[Start of section]

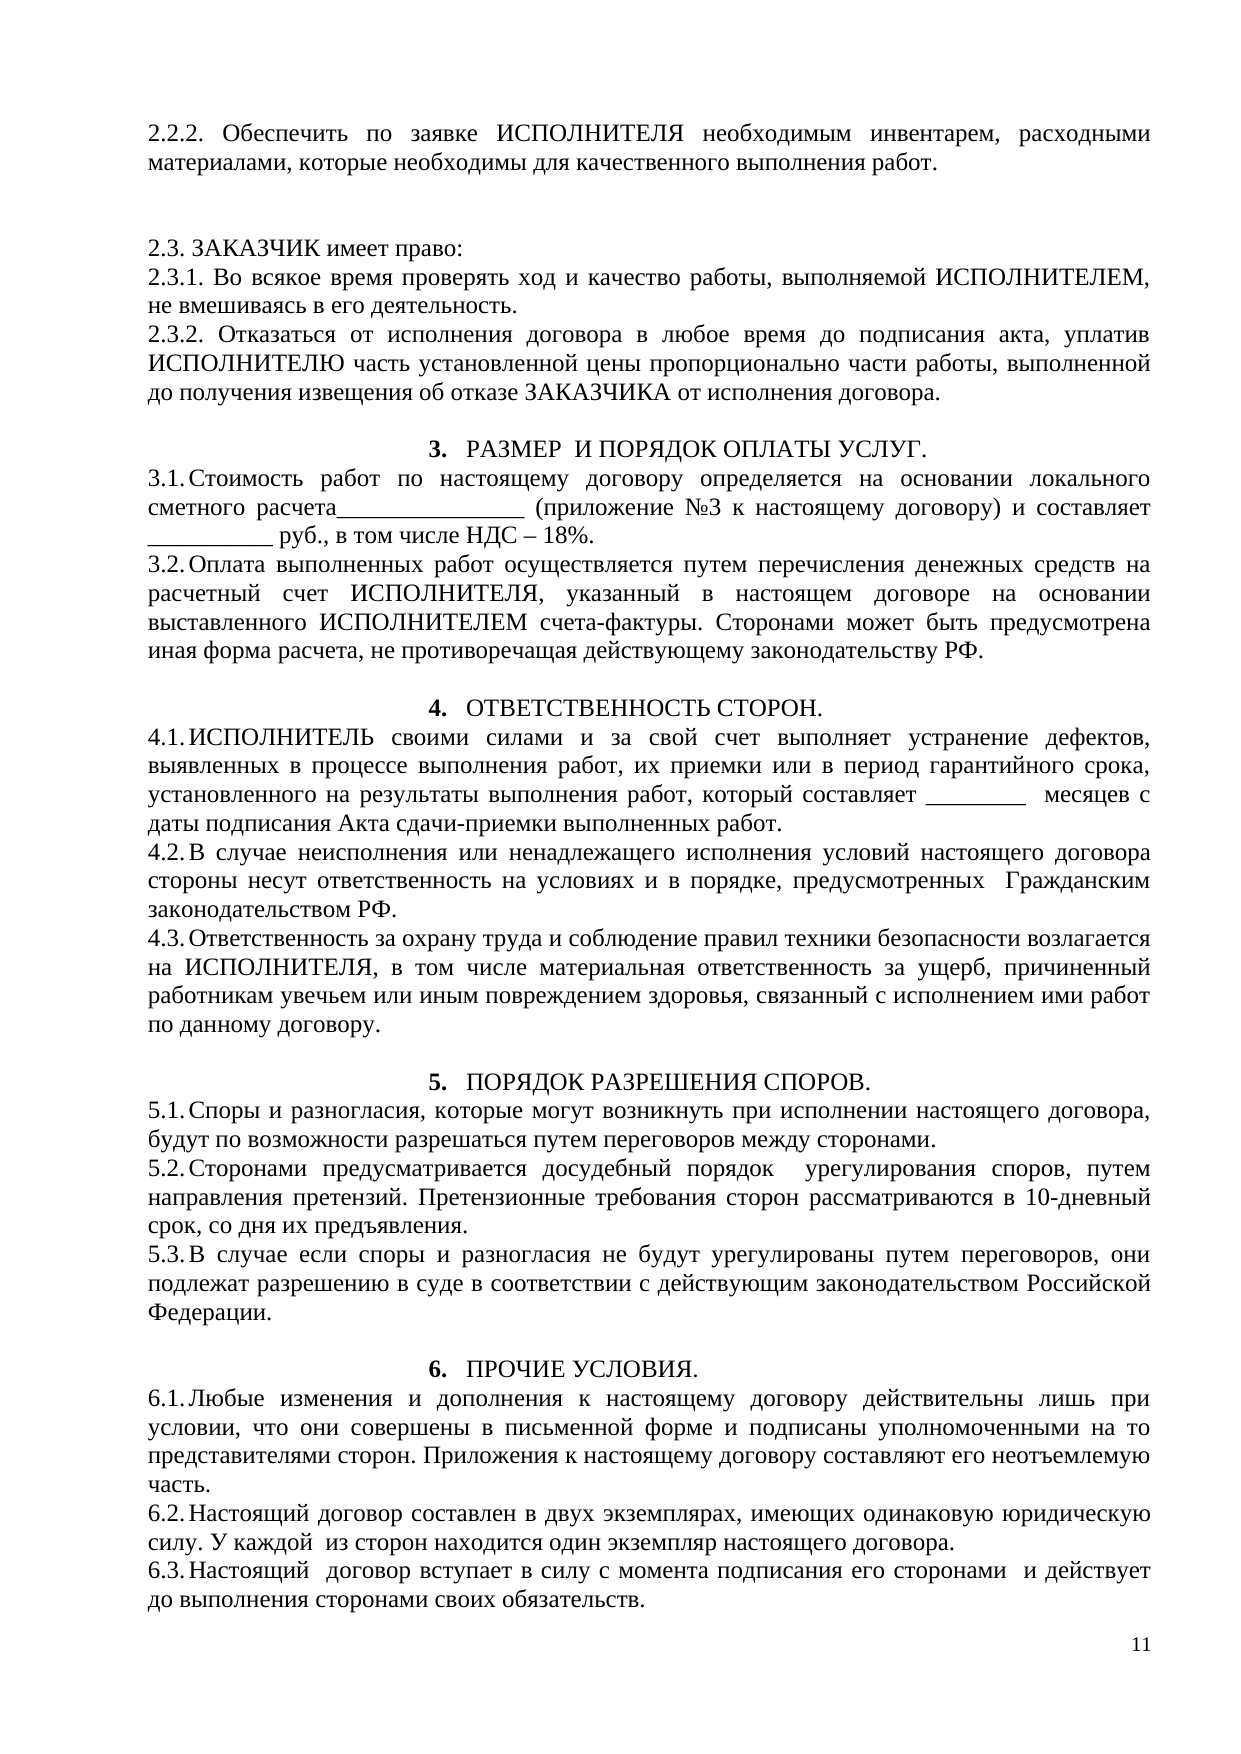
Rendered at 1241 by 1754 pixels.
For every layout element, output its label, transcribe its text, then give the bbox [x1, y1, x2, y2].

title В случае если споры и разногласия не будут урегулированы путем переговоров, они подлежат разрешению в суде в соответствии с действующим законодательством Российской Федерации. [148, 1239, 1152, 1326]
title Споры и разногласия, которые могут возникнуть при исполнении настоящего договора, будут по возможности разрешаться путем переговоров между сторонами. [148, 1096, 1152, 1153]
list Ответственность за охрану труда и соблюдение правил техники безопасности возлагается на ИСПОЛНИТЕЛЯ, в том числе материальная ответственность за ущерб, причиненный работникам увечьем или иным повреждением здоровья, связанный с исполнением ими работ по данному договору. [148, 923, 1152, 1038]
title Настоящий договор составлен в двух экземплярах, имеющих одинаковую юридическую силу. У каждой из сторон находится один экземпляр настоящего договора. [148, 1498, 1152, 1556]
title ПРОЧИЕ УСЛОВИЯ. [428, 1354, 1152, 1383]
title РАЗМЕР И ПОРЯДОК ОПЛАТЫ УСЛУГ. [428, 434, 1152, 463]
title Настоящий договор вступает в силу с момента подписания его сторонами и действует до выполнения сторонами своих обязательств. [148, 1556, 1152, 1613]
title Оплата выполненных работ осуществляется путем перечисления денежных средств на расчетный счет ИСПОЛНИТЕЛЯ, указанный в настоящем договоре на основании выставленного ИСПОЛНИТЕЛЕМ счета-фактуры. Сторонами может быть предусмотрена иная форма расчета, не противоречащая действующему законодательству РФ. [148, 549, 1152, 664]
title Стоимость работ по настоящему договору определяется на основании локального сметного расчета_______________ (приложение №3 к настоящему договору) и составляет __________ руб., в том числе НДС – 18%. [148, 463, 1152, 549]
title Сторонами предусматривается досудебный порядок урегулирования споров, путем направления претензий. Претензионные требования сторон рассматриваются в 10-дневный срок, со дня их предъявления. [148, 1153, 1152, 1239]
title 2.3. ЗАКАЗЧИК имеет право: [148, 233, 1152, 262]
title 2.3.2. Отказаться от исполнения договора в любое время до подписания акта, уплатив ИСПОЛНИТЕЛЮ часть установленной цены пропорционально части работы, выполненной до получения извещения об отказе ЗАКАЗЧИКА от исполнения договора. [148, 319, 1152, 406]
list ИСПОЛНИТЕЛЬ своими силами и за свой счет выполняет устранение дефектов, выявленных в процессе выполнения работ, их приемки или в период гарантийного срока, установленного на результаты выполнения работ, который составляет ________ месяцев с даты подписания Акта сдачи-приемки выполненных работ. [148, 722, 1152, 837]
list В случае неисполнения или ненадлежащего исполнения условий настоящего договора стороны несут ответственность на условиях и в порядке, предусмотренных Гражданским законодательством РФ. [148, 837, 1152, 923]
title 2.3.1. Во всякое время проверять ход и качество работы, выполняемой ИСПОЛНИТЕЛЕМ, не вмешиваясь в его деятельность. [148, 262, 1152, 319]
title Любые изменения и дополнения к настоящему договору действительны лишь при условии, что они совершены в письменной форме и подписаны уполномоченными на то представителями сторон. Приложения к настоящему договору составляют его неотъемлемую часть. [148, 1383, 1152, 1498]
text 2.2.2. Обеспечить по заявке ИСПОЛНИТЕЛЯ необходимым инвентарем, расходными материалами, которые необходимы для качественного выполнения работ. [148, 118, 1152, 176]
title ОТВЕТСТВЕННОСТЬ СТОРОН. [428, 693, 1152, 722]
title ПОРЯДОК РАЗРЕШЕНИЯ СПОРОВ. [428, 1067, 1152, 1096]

[End of section]

Return every line of the listing exactly, leaving its pictures behind.

### Answer space
Rendered at 1241 by 1754 pixels.
For every layout element, output its label, transcribe its text, then give the bbox [x1, y1, x2, y2].

title В случае если споры и разногласия не будут урегулированы путем переговоров, они подлежат разрешению в суде в соответствии с действующим законодательством Российской Федерации. [148, 1239, 1152, 1326]
title Споры и разногласия, которые могут возникнуть при исполнении настоящего договора, будут по возможности разрешаться путем переговоров между сторонами. [148, 1096, 1152, 1153]
list Ответственность за охрану труда и соблюдение правил техники безопасности возлагается на ИСПОЛНИТЕЛЯ, в том числе материальная ответственность за ущерб, причиненный работникам увечьем или иным повреждением здоровья, связанный с исполнением ими работ по данному договору. [148, 923, 1152, 1038]
title Настоящий договор составлен в двух экземплярах, имеющих одинаковую юридическую силу. У каждой из сторон находится один экземпляр настоящего договора. [148, 1498, 1152, 1556]
title ПРОЧИЕ УСЛОВИЯ. [428, 1354, 1152, 1383]
title РАЗМЕР И ПОРЯДОК ОПЛАТЫ УСЛУГ. [428, 434, 1152, 463]
title Настоящий договор вступает в силу с момента подписания его сторонами и действует до выполнения сторонами своих обязательств. [148, 1556, 1152, 1613]
title Оплата выполненных работ осуществляется путем перечисления денежных средств на расчетный счет ИСПОЛНИТЕЛЯ, указанный в настоящем договоре на основании выставленного ИСПОЛНИТЕЛЕМ счета-фактуры. Сторонами может быть предусмотрена иная форма расчета, не противоречащая действующему законодательству РФ. [148, 549, 1152, 664]
title Стоимость работ по настоящему договору определяется на основании локального сметного расчета_______________ (приложение №3 к настоящему договору) и составляет __________ руб., в том числе НДС – 18%. [148, 463, 1152, 549]
title Сторонами предусматривается досудебный порядок урегулирования споров, путем направления претензий. Претензионные требования сторон рассматриваются в 10-дневный срок, со дня их предъявления. [148, 1153, 1152, 1239]
title 2.3. ЗАКАЗЧИК имеет право: [148, 233, 1152, 262]
title 2.3.2. Отказаться от исполнения договора в любое время до подписания акта, уплатив ИСПОЛНИТЕЛЮ часть установленной цены пропорционально части работы, выполненной до получения извещения об отказе ЗАКАЗЧИКА от исполнения договора. [148, 319, 1152, 406]
list ИСПОЛНИТЕЛЬ своими силами и за свой счет выполняет устранение дефектов, выявленных в процессе выполнения работ, их приемки или в период гарантийного срока, установленного на результаты выполнения работ, который составляет ________ месяцев с даты подписания Акта сдачи-приемки выполненных работ. [148, 722, 1152, 837]
list В случае неисполнения или ненадлежащего исполнения условий настоящего договора стороны несут ответственность на условиях и в порядке, предусмотренных Гражданским законодательством РФ. [148, 837, 1152, 923]
title 2.3.1. Во всякое время проверять ход и качество работы, выполняемой ИСПОЛНИТЕЛЕМ, не вмешиваясь в его деятельность. [148, 262, 1152, 319]
title Любые изменения и дополнения к настоящему договору действительны лишь при условии, что они совершены в письменной форме и подписаны уполномоченными на то представителями сторон. Приложения к настоящему договору составляют его неотъемлемую часть. [148, 1383, 1152, 1498]
text 2.2.2. Обеспечить по заявке ИСПОЛНИТЕЛЯ необходимым инвентарем, расходными материалами, которые необходимы для качественного выполнения работ. [148, 118, 1152, 176]
title ОТВЕТСТВЕННОСТЬ СТОРОН. [428, 693, 1152, 722]
title ПОРЯДОК РАЗРЕШЕНИЯ СПОРОВ. [428, 1067, 1152, 1096]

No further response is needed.